Start your answer with the line containing "5.4 You shall" and end it with the last line of the records below, retyping every line between exactly and adding nothing.
(EXTRACTED MATERIAL)
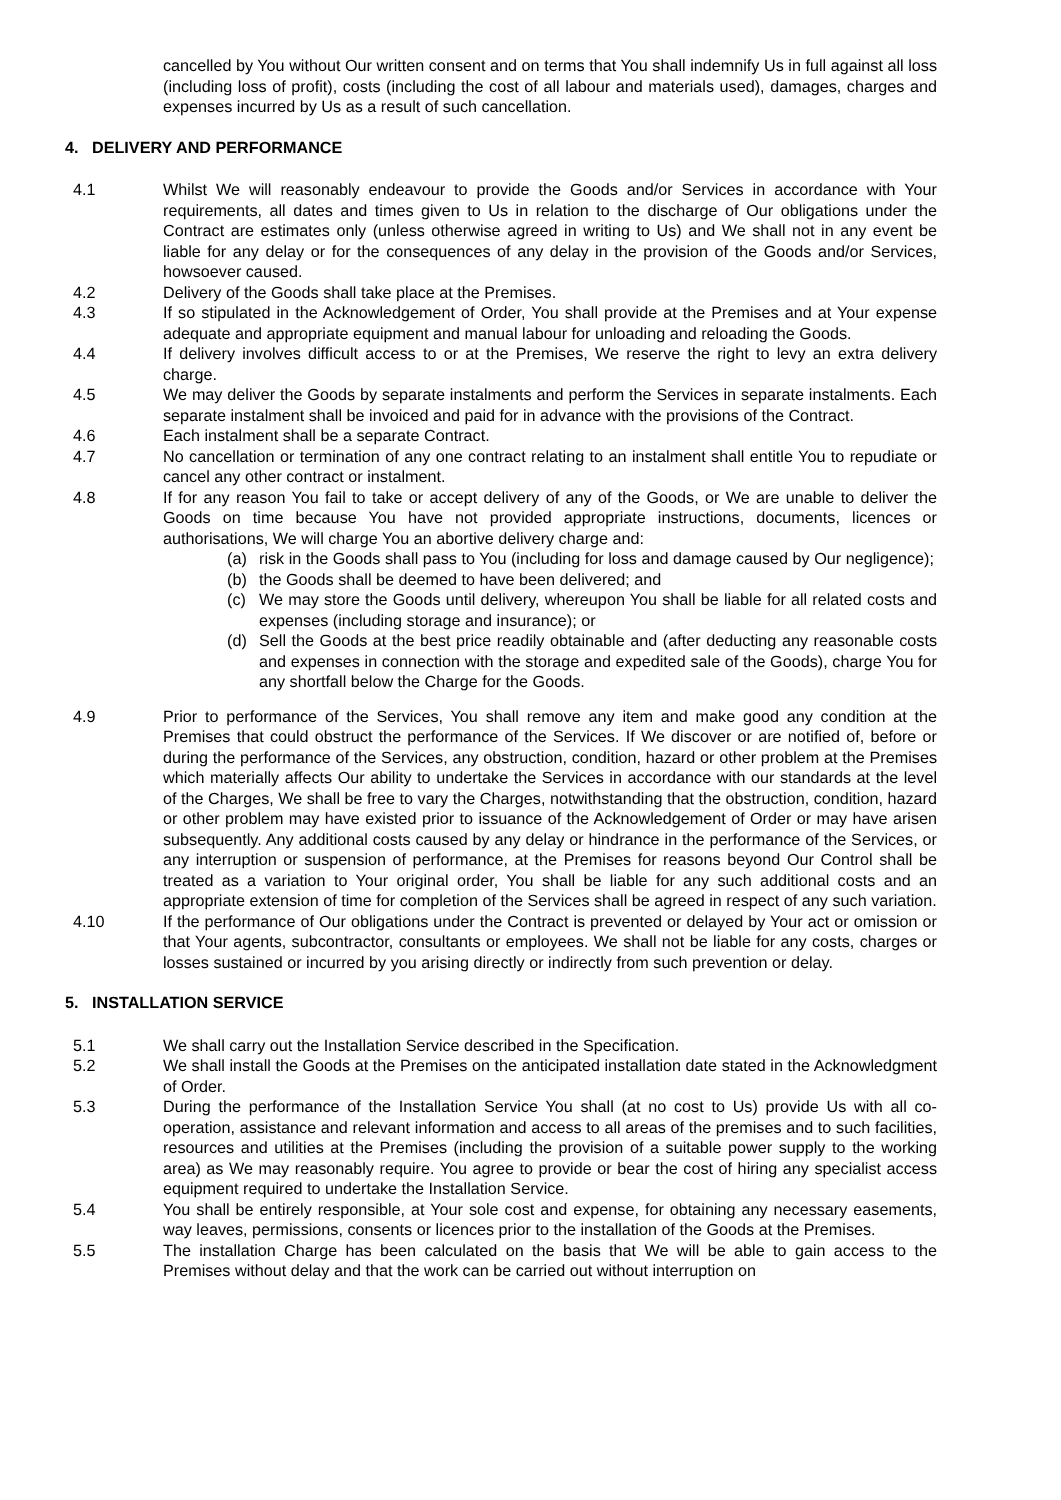cancelled by You without Our written consent and on terms that You shall indemnify Us in full against all loss (including loss of profit), costs (including the cost of all labour and materials used), damages, charges and expenses incurred by Us as a result of such cancellation.
4. DELIVERY AND PERFORMANCE
4.1 Whilst We will reasonably endeavour to provide the Goods and/or Services in accordance with Your requirements, all dates and times given to Us in relation to the discharge of Our obligations under the Contract are estimates only (unless otherwise agreed in writing to Us) and We shall not in any event be liable for any delay or for the consequences of any delay in the provision of the Goods and/or Services, howsoever caused.
4.2 Delivery of the Goods shall take place at the Premises.
4.3 If so stipulated in the Acknowledgement of Order, You shall provide at the Premises and at Your expense adequate and appropriate equipment and manual labour for unloading and reloading the Goods.
4.4 If delivery involves difficult access to or at the Premises, We reserve the right to levy an extra delivery charge.
4.5 We may deliver the Goods by separate instalments and perform the Services in separate instalments. Each separate instalment shall be invoiced and paid for in advance with the provisions of the Contract.
4.6 Each instalment shall be a separate Contract.
4.7 No cancellation or termination of any one contract relating to an instalment shall entitle You to repudiate or cancel any other contract or instalment.
4.8 If for any reason You fail to take or accept delivery of any of the Goods, or We are unable to deliver the Goods on time because You have not provided appropriate instructions, documents, licences or authorisations, We will charge You an abortive delivery charge and:
(a) risk in the Goods shall pass to You (including for loss and damage caused by Our negligence);
(b) the Goods shall be deemed to have been delivered; and
(c) We may store the Goods until delivery, whereupon You shall be liable for all related costs and expenses (including storage and insurance); or
(d) Sell the Goods at the best price readily obtainable and (after deducting any reasonable costs and expenses in connection with the storage and expedited sale of the Goods), charge You for any shortfall below the Charge for the Goods.
4.9 Prior to performance of the Services, You shall remove any item and make good any condition at the Premises that could obstruct the performance of the Services. If We discover or are notified of, before or during the performance of the Services, any obstruction, condition, hazard or other problem at the Premises which materially affects Our ability to undertake the Services in accordance with our standards at the level of the Charges, We shall be free to vary the Charges, notwithstanding that the obstruction, condition, hazard or other problem may have existed prior to issuance of the Acknowledgement of Order or may have arisen subsequently. Any additional costs caused by any delay or hindrance in the performance of the Services, or any interruption or suspension of performance, at the Premises for reasons beyond Our Control shall be treated as a variation to Your original order, You shall be liable for any such additional costs and an appropriate extension of time for completion of the Services shall be agreed in respect of any such variation.
4.10 If the performance of Our obligations under the Contract is prevented or delayed by Your act or omission or that Your agents, subcontractor, consultants or employees. We shall not be liable for any costs, charges or losses sustained or incurred by you arising directly or indirectly from such prevention or delay.
5. INSTALLATION SERVICE
5.1 We shall carry out the Installation Service described in the Specification.
5.2 We shall install the Goods at the Premises on the anticipated installation date stated in the Acknowledgment of Order.
5.3 During the performance of the Installation Service You shall (at no cost to Us) provide Us with all co-operation, assistance and relevant information and access to all areas of the premises and to such facilities, resources and utilities at the Premises (including the provision of a suitable power supply to the working area) as We may reasonably require. You agree to provide or bear the cost of hiring any specialist access equipment required to undertake the Installation Service.
5.4 You shall be entirely responsible, at Your sole cost and expense, for obtaining any necessary easements, way leaves, permissions, consents or licences prior to the installation of the Goods at the Premises.
5.5 The installation Charge has been calculated on the basis that We will be able to gain access to the Premises without delay and that the work can be carried out without interruption on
(End EXTRACTED MATERIAL)
• **YOUR RESPONSE**
5.4 You shall be entirely responsible, at Your sole cost and expense, for obtaining any necessary easements, way leaves, permissions, consents or licences prior to the installation of the Goods at the Premises.
5.5 The installation Charge has been calculated on the basis that We will be able to gain access to the Premises without delay and that the work can be carried out without interruption on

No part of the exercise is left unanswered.